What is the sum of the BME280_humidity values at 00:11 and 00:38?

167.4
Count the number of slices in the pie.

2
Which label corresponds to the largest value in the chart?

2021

# # #

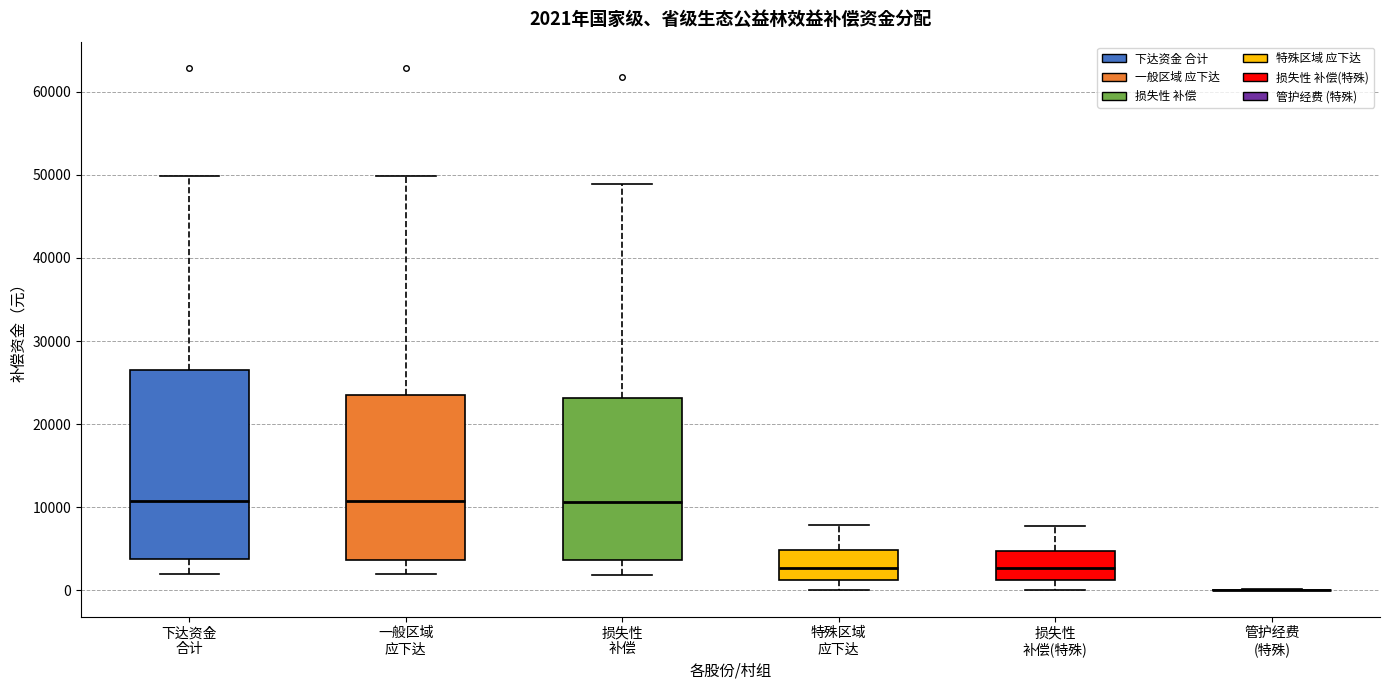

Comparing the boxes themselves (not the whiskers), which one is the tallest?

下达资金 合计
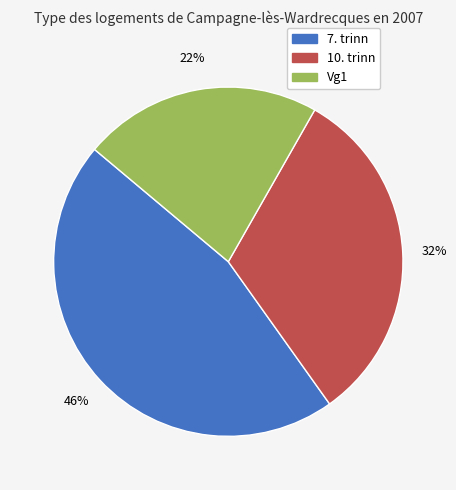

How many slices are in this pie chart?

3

# # #

**The task**
Render everything in the records above, from the line containing "What is the" down to the line containing "Which label corresponds", as a numbered list with blank lines left out.

**Finished task**
1. What is the sum of the BME280_humidity values at 00:11 and 00:38?
2. 167.4
3. Count the number of slices in the pie.
4. 2
5. Which label corresponds to the largest value in the chart?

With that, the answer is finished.